Manaus é a capital do Brasil com a maior proporção de escolas localizadas em ilhas de calor, áreas com temperaturas 3,57ºC acima da média municipal. Oito em cada dez escolas na cidade estão nessa situação, segundo estudo do Instituto Alana.

A aluna de 18 anos relata que já chegou a passar mal na escola, principalmente nos meses do verão amazônico, no meio do ano, quando não chove e as temperaturas ficam mais altas. “A sala era muito cheia. Estava muito quente, e os bebedouros não podiam ser usados nesses dias. A pressão caiu, senti uma tontura, tive de sair. Fui para a sala dos professores, onde o ar-condicionado presta. Fiquei um tempo lá até conseguir voltar para minha sala”, relata.

Quadra poliesportiva sem cobertura em escola estadual de Manaus (Foto: Bruno Kelly/Repórter Brasil)
Vista aérea das quadras esportivas da Escola Estadual Dom Milton Correa Pereira, localizada no bairro Cidade Nova, em Manaus. Falta de cobertura prejudica aulas de educação física (Foto: Bruno Kelly/Repórter Brasil)

Manaus é uma das capitais do país onde mais da metade das salas são climatizadas, segundo o Censo Escolar 2022. Mas, segundo Abigail, os aparelhos não dão conta de refrigerar o ambiente em dias muito quentes. 

Em 2024, sua turma tinha 62 alunos, que eram obrigados a “ficar colados uns nos outros”. Outros alunos também se sentiram mal ao longo do ano. Em alguns casos, os familiares precisaram buscá-los.

“Mesmo com o ar ligado, ele não presta. Não gela, cospe água. Por causa do calor, temos de ir para a sala de vídeo, que é mais gelada. Muitas das vezes, os aparelhos quebram. Em alguns casos, os dois ao mesmo tempo. Demora uma semana ou duas para trocarem”, explica.
-=-=-=-=-
▶ [O que se pede]
A: Reproduza palavra por palavra a parte do texto sobre o calor nas escolas de Manaus que vai de "Vista aérea das" até "dias muito quentes.".
B: Liste, na ordem em que aparecem, todos os valores escritos com algarismos no texto sobre o calor nas escolas de Manaus.
-=-=-=-=-
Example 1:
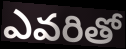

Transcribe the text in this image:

ఎవరితో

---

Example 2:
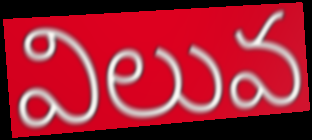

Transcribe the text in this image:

విలువ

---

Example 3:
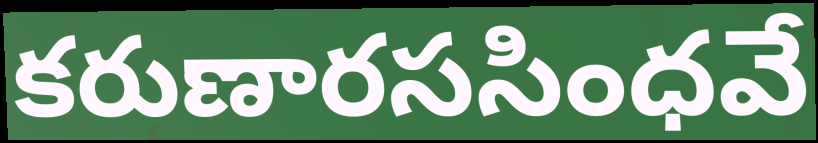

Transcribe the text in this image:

కరుణారససింధవే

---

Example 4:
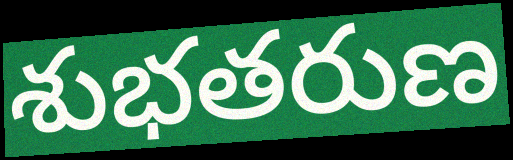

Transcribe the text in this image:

శుభతరుణ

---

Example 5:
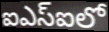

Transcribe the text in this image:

ఐఎస్ఐలో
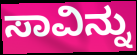
ಸಾವಿನ್ನು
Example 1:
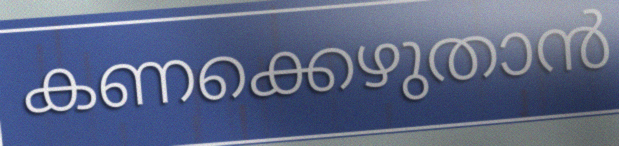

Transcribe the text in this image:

കണക്കെഴുതാൻ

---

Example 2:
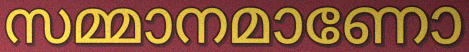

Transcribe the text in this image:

സമ്മാനമാണോ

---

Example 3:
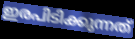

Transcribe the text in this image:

ഇരപിടിക്കുന്നത്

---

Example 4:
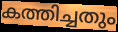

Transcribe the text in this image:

കത്തിച്ചതും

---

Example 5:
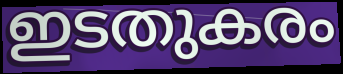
-=-=-=-=-
▶ [Respostas abaixo]
A:
Vista aérea das quadras esportivas da Escola Estadual Dom Milton Correa Pereira, localizada no bairro Cidade Nova, em Manaus. Falta de cobertura prejudica aulas de educação física (Foto: Bruno Kelly/Repórter Brasil)

Manaus é uma das capitais do país onde mais da metade das salas são climatizadas, segundo o Censo Escolar 2022. Mas, segundo Abigail, os aparelhos não dão conta de refrigerar o ambiente em dias muito quentes.

B:
- 3,57ºC
- 18
- 2022
- 2024
- 62